The bottom line: The topic for the May-in-June of 2021 monthly Tankespjärn-community Zoom-conversation was fittingly on the topic of excuses. If you want but one little nugget from a very rich conversation, why not try on “Observe yourself when you make or receive excuses. Note what feeling arise within you.” for size.

Funnily enough, the monthly Zoom for May didn’t take place during May. Possible excuse number one.
Then a day after setting the date, publishing the announcement on Patreon, I was (thank heavens!) informed I had double-booked myself. So I had to reschedule. Possible excuse number two.

What’s funny about this, you ask?

Well. It isn’t funny-haha-funny exactly, more slightly amusing or slight-pull-at-the-corner-of-the-mouth-funny. Because the topic I chose for the Zoom-conversation was excuses. It’s a rich topic, for sure, which the ninety minute conversation proved beyond any reasonable doubt. I could have kept going for hours, as the thoughts, insights and questions shared invited my mind to a multitude of possible exciting and intriguing paths to explore.

Now. 
It would be easy to say Stop with all excuses! and promptly fail miserably, because I think, for a lot of us, most even, potentially all, excuses are a quite normal part of everyday life. The risk I associate with that is to beat ourselves up when we notice we made an excuse, which, in my experience, definitely doesn’t help create new and serving habits. Which I would say stopping with the excuses is, honestly.

Better then to start to notice. 
When do I excuse myself? 
When do I do it internally, and when do I actually voice it to others? 
And why? What is it I want to avoid?

Because… isn’t avoidance an inherent part of excuses? Or?

A wish to avoid taking responsibility (No, I have never!), to protect myself or my reputation somehow (It wasn’t me, it was Larissa and Majid!), out of fear failing and of not measuring up (Sorry, I cannot take that on right now, I’m way too busy, when really, it’s an assignment that you feel unqualified for), or any number of possible situations.
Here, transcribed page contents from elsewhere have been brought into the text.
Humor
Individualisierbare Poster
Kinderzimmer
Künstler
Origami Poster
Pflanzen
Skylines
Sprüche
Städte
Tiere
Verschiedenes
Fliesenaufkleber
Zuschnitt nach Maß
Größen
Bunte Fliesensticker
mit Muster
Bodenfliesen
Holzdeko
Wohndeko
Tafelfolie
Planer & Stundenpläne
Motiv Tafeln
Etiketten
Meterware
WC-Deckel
What’s the emotional tail of the excuses you encounter, either because you’re the one excusing yourself, or because someone else is escaping them? Often, it’s embarrassment, but it might also be low self-esteem? Or possibly remnants of shoulding yourself?

However.
A very valid point, one deserving special attention, is the difference between making excuses and having legitimate reasons. When I am taking responsibility for me by setting clear boundaries, others might perceive it as if I am excusing myself. What then? And what if I then, internally, mislabel what is healthy boundary-setting into me making excuses?

Which points to a question asked during the call, that I will turn into a statement:

Navigating through excuses (where your initial reaction is a desire to excuse yourself, but you step through it, giving it, whatever it is, an honest attempt) leads to a better understanding of yourself at your inner core.